The request: Please print each of the items below line for line, with no changes.

## Begin Exercise data

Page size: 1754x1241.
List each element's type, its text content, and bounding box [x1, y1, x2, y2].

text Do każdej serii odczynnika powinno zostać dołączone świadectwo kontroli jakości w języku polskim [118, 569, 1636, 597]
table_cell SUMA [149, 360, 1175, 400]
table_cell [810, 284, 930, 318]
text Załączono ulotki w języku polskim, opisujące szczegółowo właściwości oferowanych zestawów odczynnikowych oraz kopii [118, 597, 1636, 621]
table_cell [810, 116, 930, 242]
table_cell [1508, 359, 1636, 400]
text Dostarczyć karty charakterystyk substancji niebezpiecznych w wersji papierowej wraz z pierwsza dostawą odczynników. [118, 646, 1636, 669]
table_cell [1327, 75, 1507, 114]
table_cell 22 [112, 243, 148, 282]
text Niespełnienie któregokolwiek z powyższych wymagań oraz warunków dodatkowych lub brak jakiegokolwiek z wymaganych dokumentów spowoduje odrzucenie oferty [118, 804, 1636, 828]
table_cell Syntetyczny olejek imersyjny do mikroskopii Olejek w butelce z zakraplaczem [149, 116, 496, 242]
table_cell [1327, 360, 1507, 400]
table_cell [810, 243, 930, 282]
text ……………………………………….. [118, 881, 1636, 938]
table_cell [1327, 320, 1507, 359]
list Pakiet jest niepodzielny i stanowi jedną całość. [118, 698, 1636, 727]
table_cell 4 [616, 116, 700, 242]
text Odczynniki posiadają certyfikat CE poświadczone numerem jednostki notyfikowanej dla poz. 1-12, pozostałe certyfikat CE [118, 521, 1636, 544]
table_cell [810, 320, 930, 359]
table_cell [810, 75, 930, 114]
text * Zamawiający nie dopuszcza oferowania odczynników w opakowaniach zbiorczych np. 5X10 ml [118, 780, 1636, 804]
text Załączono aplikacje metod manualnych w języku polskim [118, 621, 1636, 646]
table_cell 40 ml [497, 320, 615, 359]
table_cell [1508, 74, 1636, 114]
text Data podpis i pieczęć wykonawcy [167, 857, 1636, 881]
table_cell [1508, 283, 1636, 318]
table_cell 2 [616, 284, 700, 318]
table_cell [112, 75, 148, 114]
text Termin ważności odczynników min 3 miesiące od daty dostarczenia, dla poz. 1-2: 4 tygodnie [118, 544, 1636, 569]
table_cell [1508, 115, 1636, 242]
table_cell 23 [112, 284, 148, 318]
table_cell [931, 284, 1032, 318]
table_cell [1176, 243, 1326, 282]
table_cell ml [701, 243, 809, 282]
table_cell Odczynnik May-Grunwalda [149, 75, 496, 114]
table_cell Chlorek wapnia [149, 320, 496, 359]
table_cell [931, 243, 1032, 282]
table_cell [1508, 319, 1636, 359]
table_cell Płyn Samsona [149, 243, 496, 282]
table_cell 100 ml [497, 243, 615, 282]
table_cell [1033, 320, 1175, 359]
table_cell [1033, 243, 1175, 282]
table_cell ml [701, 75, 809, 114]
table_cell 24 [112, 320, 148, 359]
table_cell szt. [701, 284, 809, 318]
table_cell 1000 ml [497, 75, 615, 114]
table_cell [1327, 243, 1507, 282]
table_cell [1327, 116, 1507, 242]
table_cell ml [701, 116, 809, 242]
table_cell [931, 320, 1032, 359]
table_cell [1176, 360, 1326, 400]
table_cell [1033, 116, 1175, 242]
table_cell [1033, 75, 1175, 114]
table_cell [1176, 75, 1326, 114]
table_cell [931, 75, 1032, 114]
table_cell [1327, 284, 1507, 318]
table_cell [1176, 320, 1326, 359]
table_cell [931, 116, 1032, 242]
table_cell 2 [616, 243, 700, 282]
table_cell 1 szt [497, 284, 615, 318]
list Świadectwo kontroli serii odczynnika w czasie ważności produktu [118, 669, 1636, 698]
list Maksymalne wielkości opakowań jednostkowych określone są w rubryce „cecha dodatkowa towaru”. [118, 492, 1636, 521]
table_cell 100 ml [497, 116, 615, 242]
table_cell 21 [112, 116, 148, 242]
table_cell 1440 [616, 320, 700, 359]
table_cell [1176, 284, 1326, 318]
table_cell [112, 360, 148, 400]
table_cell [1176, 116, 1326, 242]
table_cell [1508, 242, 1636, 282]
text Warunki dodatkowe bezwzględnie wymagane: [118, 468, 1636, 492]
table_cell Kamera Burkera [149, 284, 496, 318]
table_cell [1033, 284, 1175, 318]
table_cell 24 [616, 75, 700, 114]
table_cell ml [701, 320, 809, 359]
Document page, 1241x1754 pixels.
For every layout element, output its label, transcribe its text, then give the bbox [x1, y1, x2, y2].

## End Exercise data

Solution to this exercise:
Page size: 1754x1241.
List each element's type, its text content, and bounding box [x1, y1, x2, y2].

text Do każdej serii odczynnika powinno zostać dołączone świadectwo kontroli jakości w języku polskim [118, 569, 1636, 597]
table_cell SUMA [149, 360, 1175, 400]
table_cell [810, 284, 930, 318]
text Załączono ulotki w języku polskim, opisujące szczegółowo właściwości oferowanych zestawów odczynnikowych oraz kopii [118, 597, 1636, 621]
table_cell [810, 116, 930, 242]
table_cell [1508, 359, 1636, 400]
text Dostarczyć karty charakterystyk substancji niebezpiecznych w wersji papierowej wraz z pierwsza dostawą odczynników. [118, 646, 1636, 669]
table_cell [1327, 75, 1507, 114]
table_cell 22 [112, 243, 148, 282]
text Niespełnienie któregokolwiek z powyższych wymagań oraz warunków dodatkowych lub brak jakiegokolwiek z wymaganych dokumentów spowoduje odrzucenie oferty [118, 804, 1636, 828]
table_cell Syntetyczny olejek imersyjny do mikroskopii Olejek w butelce z zakraplaczem [149, 116, 496, 242]
table_cell [1327, 360, 1507, 400]
table_cell [810, 243, 930, 282]
text ……………………………………….. [118, 881, 1636, 938]
table_cell [1327, 320, 1507, 359]
list Pakiet jest niepodzielny i stanowi jedną całość. [118, 698, 1636, 727]
table_cell 4 [616, 116, 700, 242]
text Odczynniki posiadają certyfikat CE poświadczone numerem jednostki notyfikowanej dla poz. 1-12, pozostałe certyfikat CE [118, 521, 1636, 544]
table_cell [810, 320, 930, 359]
table_cell [810, 75, 930, 114]
text * Zamawiający nie dopuszcza oferowania odczynników w opakowaniach zbiorczych np. 5X10 ml [118, 780, 1636, 804]
text Załączono aplikacje metod manualnych w języku polskim [118, 621, 1636, 646]
table_cell 40 ml [497, 320, 615, 359]
table_cell [1508, 74, 1636, 114]
text Data podpis i pieczęć wykonawcy [167, 857, 1636, 881]
table_cell [1508, 283, 1636, 318]
table_cell 2 [616, 284, 700, 318]
table_cell [112, 75, 148, 114]
text Termin ważności odczynników min 3 miesiące od daty dostarczenia, dla poz. 1-2: 4 tygodnie [118, 544, 1636, 569]
table_cell [1508, 115, 1636, 242]
table_cell 23 [112, 284, 148, 318]
table_cell [931, 284, 1032, 318]
table_cell [1176, 243, 1326, 282]
table_cell ml [701, 243, 809, 282]
table_cell Odczynnik May-Grunwalda [149, 75, 496, 114]
table_cell Chlorek wapnia [149, 320, 496, 359]
table_cell [931, 243, 1032, 282]
table_cell [1508, 319, 1636, 359]
table_cell Płyn Samsona [149, 243, 496, 282]
table_cell 100 ml [497, 243, 615, 282]
table_cell [1033, 320, 1175, 359]
table_cell [1033, 243, 1175, 282]
table_cell ml [701, 75, 809, 114]
table_cell 24 [112, 320, 148, 359]
table_cell szt. [701, 284, 809, 318]
table_cell 1000 ml [497, 75, 615, 114]
table_cell [1327, 243, 1507, 282]
table_cell [1327, 116, 1507, 242]
table_cell ml [701, 116, 809, 242]
table_cell [931, 320, 1032, 359]
table_cell [1176, 360, 1326, 400]
table_cell [1033, 116, 1175, 242]
table_cell [1033, 75, 1175, 114]
table_cell [1176, 75, 1326, 114]
table_cell [931, 75, 1032, 114]
table_cell [1327, 284, 1507, 318]
table_cell [1176, 320, 1326, 359]
table_cell [931, 116, 1032, 242]
table_cell 2 [616, 243, 700, 282]
table_cell 1 szt [497, 284, 615, 318]
list Świadectwo kontroli serii odczynnika w czasie ważności produktu [118, 669, 1636, 698]
list Maksymalne wielkości opakowań jednostkowych określone są w rubryce „cecha dodatkowa towaru”. [118, 492, 1636, 521]
table_cell 100 ml [497, 116, 615, 242]
table_cell 21 [112, 116, 148, 242]
table_cell 1440 [616, 320, 700, 359]
table_cell [1176, 284, 1326, 318]
table_cell [112, 360, 148, 400]
table_cell [1176, 116, 1326, 242]
table_cell [1508, 242, 1636, 282]
text Warunki dodatkowe bezwzględnie wymagane: [118, 468, 1636, 492]
table_cell Kamera Burkera [149, 284, 496, 318]
table_cell [1033, 284, 1175, 318]
table_cell 24 [616, 75, 700, 114]
table_cell ml [701, 320, 809, 359]
Document page, 1241x1754 pixels.
For every layout element, output its label, transcribe its text, then give the bbox [x1, y1, x2, y2].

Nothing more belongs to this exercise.